In a few days I’ll sit under the big white tent and watch a few hundred Reed seniors walk across the platform and accept their diplomas. It will be a proud, happy moment for the graduate, their family, and all of us at Reed. Then, hours later they will drive away from campus, heading off into a new life. Maybe a job, more school, or just testing the waters for what to do next.
All of this takes me back to my own college graduation in 1976. It was a sunny day in Pasadena and even as I accepted my diploma I was already thinking ahead to Madison, Wisconsin, my future destination. I wasn’t really interested in a ‘summer vacation’ (I had come down with a case of senioritis in the final quarter of my senior year so that had felt like vacation enough) and I was eager to get into a real research lab and start on my life’s work: being a professional organic chemist.
A few weeks later when I arrived in Madison I began interviewing possible research advisers for summer projects. I wasn’t thinking about dissertations just yet and I gravitated to a sharp-thinking synthetic chemist, Prof. Ed Vedejs, who was investigating the synthesis of (Lord, I hope I get this right) macrolide rings via a ring expansion that relied on [2,3]-sigmatropic rearrangements of allyl sulfonium ions. I was given the job of reducing naphthalene via a Birch reduction in liquid ammonia to a bicyclic alkene, a reaction that I could get to work, but never cleanly. I forget why we wanted the alkene.

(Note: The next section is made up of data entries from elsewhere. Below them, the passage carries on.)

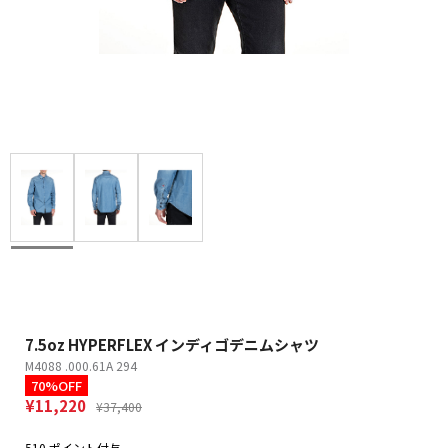
7.5oz HYPERFLEX インディゴデニムシャツ
M4088 .000.61A 294
70%OFF
¥11,220
¥37,400
510 ポイント付与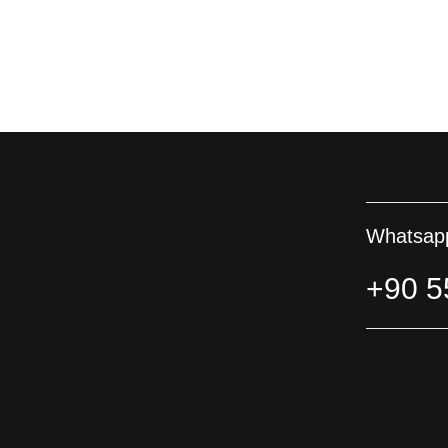
Whatsapp
+90 5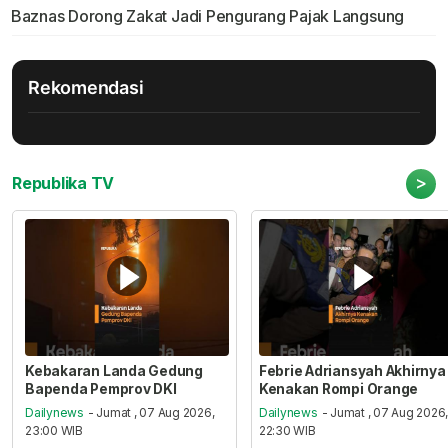
Baznas Dorong Zakat Jadi Pengurang Pajak Langsung
Rekomendasi
>
Republika TV
Kebakaran Landa Gedung
Febrie Adriansyah Akhirnya
Bapenda Pemprov DKI
Kenakan Rompi Orange
Dailynews
- Jumat , 07 Aug 2026,
Dailynews
- Jumat , 07 Aug 2026
23:00 WIB
22:30 WIB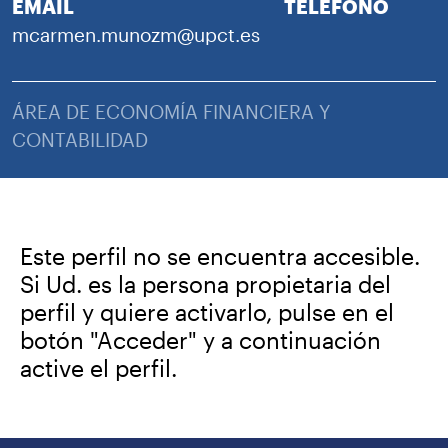
EMAIL
TELÉFONO
mcarmen.munozm@upct.es
ÁREA DE ECONOMÍA FINANCIERA Y
CONTABILIDAD
Este perfil no se encuentra accesible.
Si Ud. es la persona propietaria del
perfil y quiere activarlo, pulse en el
botón "Acceder" y a continuación
active el perfil.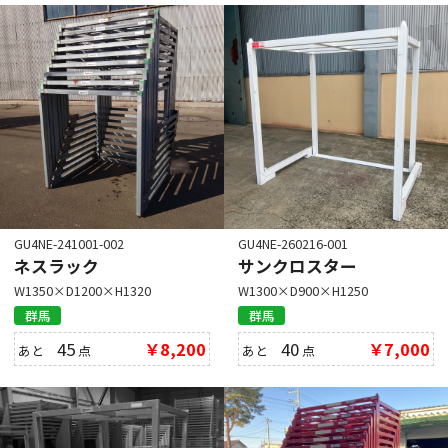
GU4NE-241001-002
GU4NE-260216-001
ネスラック
サンクロスター
W1350×D1200×H1320
W1300×D900×H1250
群馬
群馬
45
￥8,200
40
￥7,000
あと
点
あと
点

As I struggled with sodium metal, liquid ammonia, and other foreign materials, my three lab mates, Cyd, Pat, and Greg (all second- and third-year grad students in the Vedejs group) struggled with their own projects and, yet, somehow helped to prop up my sagging spirits with the daily idle chit-chat of the lab.
Cyd (Cynthia) McClure was the only woman in the lab, and if I recall correctly, the only woman in the entire Vedejs group. She was a force of nature. Tall, and crowned with hair that grew in great waves and cascaded down to her shoulders (roll on, Columbia, roll on!), and a Texan to boot. Her hair flew outwards as she spun around the lab doing this and that. But even larger than the hair was Cyd’s expansive personality. When she had something to say, it came out fast and in torrents. In the male bastion of organic synthesis, it was a special pleasure to share lab space with a woman who was so UN-repressed in her dealings with colleagues and so wildly enthusiastic about her work.
Cyd took this enthusiasm with her wherever she went. She left Wisconsin for a spell, but returned to finish her Ph.D. in 1985. From there it was off to Cambridge, UK as a postdoc from 1985-7. Eventually she rolled up to the front door of Montana State University where she became a professor of chemistry and won several grants and awards: American Cyanamid Academic Awardee, 1990; Procter and Gamble University Exploratory Research Program Awardee, 1991-94; National Science Foundation Career Advancement Award Recipient, 1994-96; Cox Family Award for Creative Scholarship and Teaching, Montana State University, 1999. I’m not sure, but I think she even paid us a short visit at Reed in the early 90’s.
I didn’t keep up with Cyd, but like so many folks I always imagined that old friends like Cyd would always be somewhere out there, ready for a chat, a beer, or a laugh. Today I learned, once again, how foolish such imaginings can be. Life marches steadily on.
This morning I received an email informing me of Cyd’s death earlier in the week in a Montana hospice. She had been battling frontal lobe dementia for years and the disease had finally claimed its due.